**TASK STATEMENT**
Reproduce each record exactly, leaving nothing out.
┄┄┄┄┄┄
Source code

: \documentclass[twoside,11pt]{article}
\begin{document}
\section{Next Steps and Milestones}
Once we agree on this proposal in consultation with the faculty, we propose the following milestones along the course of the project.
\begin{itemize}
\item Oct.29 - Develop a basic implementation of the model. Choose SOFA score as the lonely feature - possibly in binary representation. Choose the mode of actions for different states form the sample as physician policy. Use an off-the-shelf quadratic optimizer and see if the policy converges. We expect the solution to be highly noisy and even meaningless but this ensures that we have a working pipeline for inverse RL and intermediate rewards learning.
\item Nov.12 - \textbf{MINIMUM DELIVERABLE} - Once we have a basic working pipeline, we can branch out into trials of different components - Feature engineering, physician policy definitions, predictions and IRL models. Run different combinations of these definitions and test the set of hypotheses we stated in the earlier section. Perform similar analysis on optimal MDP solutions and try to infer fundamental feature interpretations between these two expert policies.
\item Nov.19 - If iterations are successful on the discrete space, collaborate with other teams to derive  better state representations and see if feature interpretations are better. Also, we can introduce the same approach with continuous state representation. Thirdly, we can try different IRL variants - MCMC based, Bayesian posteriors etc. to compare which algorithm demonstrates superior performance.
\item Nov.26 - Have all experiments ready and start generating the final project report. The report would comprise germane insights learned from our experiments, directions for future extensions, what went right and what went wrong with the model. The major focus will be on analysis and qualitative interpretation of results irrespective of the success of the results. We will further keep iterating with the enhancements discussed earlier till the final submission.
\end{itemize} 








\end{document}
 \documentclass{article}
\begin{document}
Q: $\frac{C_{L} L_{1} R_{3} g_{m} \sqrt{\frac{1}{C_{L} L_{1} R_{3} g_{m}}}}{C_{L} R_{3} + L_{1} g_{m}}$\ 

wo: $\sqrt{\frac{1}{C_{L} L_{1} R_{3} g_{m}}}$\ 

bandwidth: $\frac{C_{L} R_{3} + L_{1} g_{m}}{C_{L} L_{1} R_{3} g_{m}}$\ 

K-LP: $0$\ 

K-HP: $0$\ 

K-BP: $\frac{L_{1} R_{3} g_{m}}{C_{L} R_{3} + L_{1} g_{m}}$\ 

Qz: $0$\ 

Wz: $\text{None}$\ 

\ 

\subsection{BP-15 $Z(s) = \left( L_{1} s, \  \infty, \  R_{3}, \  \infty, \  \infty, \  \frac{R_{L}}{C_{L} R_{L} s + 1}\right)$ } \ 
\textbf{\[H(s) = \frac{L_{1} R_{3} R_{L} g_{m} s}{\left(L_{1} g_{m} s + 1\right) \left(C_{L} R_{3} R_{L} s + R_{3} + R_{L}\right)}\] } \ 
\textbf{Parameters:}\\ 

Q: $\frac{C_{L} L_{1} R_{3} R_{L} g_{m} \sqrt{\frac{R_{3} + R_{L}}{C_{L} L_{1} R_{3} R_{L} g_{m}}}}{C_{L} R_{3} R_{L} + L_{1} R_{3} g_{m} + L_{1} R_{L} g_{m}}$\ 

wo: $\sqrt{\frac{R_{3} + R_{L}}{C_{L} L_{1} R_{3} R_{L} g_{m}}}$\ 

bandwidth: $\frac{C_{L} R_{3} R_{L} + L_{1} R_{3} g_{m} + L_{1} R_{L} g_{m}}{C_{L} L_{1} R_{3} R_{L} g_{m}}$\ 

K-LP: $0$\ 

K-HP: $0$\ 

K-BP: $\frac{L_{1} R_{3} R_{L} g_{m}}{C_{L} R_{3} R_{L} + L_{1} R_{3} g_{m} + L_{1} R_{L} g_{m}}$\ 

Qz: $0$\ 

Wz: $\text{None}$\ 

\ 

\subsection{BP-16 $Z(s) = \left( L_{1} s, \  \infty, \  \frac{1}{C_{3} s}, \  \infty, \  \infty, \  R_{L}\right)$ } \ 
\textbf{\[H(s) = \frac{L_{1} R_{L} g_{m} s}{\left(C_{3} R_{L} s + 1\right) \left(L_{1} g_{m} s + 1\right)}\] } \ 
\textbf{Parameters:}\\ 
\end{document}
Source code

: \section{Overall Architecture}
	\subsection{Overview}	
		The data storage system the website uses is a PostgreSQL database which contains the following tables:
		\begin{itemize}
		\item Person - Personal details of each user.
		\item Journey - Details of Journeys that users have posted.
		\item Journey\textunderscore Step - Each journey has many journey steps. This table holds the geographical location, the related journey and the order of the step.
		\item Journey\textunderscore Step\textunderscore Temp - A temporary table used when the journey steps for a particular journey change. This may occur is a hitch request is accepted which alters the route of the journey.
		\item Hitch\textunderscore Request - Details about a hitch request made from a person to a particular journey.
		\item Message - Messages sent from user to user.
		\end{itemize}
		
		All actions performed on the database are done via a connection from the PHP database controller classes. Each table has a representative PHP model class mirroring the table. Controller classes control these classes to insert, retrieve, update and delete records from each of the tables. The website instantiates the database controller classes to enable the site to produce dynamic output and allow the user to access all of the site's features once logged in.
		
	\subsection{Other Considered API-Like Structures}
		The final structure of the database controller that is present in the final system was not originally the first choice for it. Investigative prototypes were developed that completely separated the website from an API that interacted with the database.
┄┄┄┄┄┄
**EXERCISE RESPONSE**
Source code

: \documentclass[twoside,11pt]{article}
\begin{document}
\section{Next Steps and Milestones}
Once we agree on this proposal in consultation with the faculty, we propose the following milestones along the course of the project.
\begin{itemize}
\item Oct.29 - Develop a basic implementation of the model. Choose SOFA score as the lonely feature - possibly in binary representation. Choose the mode of actions for different states form the sample as physician policy. Use an off-the-shelf quadratic optimizer and see if the policy converges. We expect the solution to be highly noisy and even meaningless but this ensures that we have a working pipeline for inverse RL and intermediate rewards learning.
\item Nov.12 - \textbf{MINIMUM DELIVERABLE} - Once we have a basic working pipeline, we can branch out into trials of different components - Feature engineering, physician policy definitions, predictions and IRL models. Run different combinations of these definitions and test the set of hypotheses we stated in the earlier section. Perform similar analysis on optimal MDP solutions and try to infer fundamental feature interpretations between these two expert policies.
\item Nov.19 - If iterations are successful on the discrete space, collaborate with other teams to derive  better state representations and see if feature interpretations are better. Also, we can introduce the same approach with continuous state representation. Thirdly, we can try different IRL variants - MCMC based, Bayesian posteriors etc. to compare which algorithm demonstrates superior performance.
\item Nov.26 - Have all experiments ready and start generating the final project report. The report would comprise germane insights learned from our experiments, directions for future extensions, what went right and what went wrong with the model. The major focus will be on analysis and qualitative interpretation of results irrespective of the success of the results. We will further keep iterating with the enhancements discussed earlier till the final submission.
\end{itemize} 








\end{document}
 \documentclass{article}
\begin{document}
Q: $\frac{C_{L} L_{1} R_{3} g_{m} \sqrt{\frac{1}{C_{L} L_{1} R_{3} g_{m}}}}{C_{L} R_{3} + L_{1} g_{m}}$\ 

wo: $\sqrt{\frac{1}{C_{L} L_{1} R_{3} g_{m}}}$\ 

bandwidth: $\frac{C_{L} R_{3} + L_{1} g_{m}}{C_{L} L_{1} R_{3} g_{m}}$\ 

K-LP: $0$\ 

K-HP: $0$\ 

K-BP: $\frac{L_{1} R_{3} g_{m}}{C_{L} R_{3} + L_{1} g_{m}}$\ 

Qz: $0$\ 

Wz: $\text{None}$\ 

\ 

\subsection{BP-15 $Z(s) = \left( L_{1} s, \  \infty, \  R_{3}, \  \infty, \  \infty, \  \frac{R_{L}}{C_{L} R_{L} s + 1}\right)$ } \ 
\textbf{\[H(s) = \frac{L_{1} R_{3} R_{L} g_{m} s}{\left(L_{1} g_{m} s + 1\right) \left(C_{L} R_{3} R_{L} s + R_{3} + R_{L}\right)}\] } \ 
\textbf{Parameters:}\\ 

Q: $\frac{C_{L} L_{1} R_{3} R_{L} g_{m} \sqrt{\frac{R_{3} + R_{L}}{C_{L} L_{1} R_{3} R_{L} g_{m}}}}{C_{L} R_{3} R_{L} + L_{1} R_{3} g_{m} + L_{1} R_{L} g_{m}}$\ 

wo: $\sqrt{\frac{R_{3} + R_{L}}{C_{L} L_{1} R_{3} R_{L} g_{m}}}$\ 

bandwidth: $\frac{C_{L} R_{3} R_{L} + L_{1} R_{3} g_{m} + L_{1} R_{L} g_{m}}{C_{L} L_{1} R_{3} R_{L} g_{m}}$\ 

K-LP: $0$\ 

K-HP: $0$\ 

K-BP: $\frac{L_{1} R_{3} R_{L} g_{m}}{C_{L} R_{3} R_{L} + L_{1} R_{3} g_{m} + L_{1} R_{L} g_{m}}$\ 

Qz: $0$\ 

Wz: $\text{None}$\ 

\ 

\subsection{BP-16 $Z(s) = \left( L_{1} s, \  \infty, \  \frac{1}{C_{3} s}, \  \infty, \  \infty, \  R_{L}\right)$ } \ 
\textbf{\[H(s) = \frac{L_{1} R_{L} g_{m} s}{\left(C_{3} R_{L} s + 1\right) \left(L_{1} g_{m} s + 1\right)}\] } \ 
\textbf{Parameters:}\\ 
\end{document}
Source code

: \section{Overall Architecture}
	\subsection{Overview}	
		The data storage system the website uses is a PostgreSQL database which contains the following tables:
		\begin{itemize}
		\item Person - Personal details of each user.
		\item Journey - Details of Journeys that users have posted.
		\item Journey\textunderscore Step - Each journey has many journey steps. This table holds the geographical location, the related journey and the order of the step.
		\item Journey\textunderscore Step\textunderscore Temp - A temporary table used when the journey steps for a particular journey change. This may occur is a hitch request is accepted which alters the route of the journey.
		\item Hitch\textunderscore Request - Details about a hitch request made from a person to a particular journey.
		\item Message - Messages sent from user to user.
		\end{itemize}
		
		All actions performed on the database are done via a connection from the PHP database controller classes. Each table has a representative PHP model class mirroring the table. Controller classes control these classes to insert, retrieve, update and delete records from each of the tables. The website instantiates the database controller classes to enable the site to produce dynamic output and allow the user to access all of the site's features once logged in.
		
	\subsection{Other Considered API-Like Structures}
		The final structure of the database controller that is present in the final system was not originally the first choice for it. Investigative prototypes were developed that completely separated the website from an API that interacted with the database.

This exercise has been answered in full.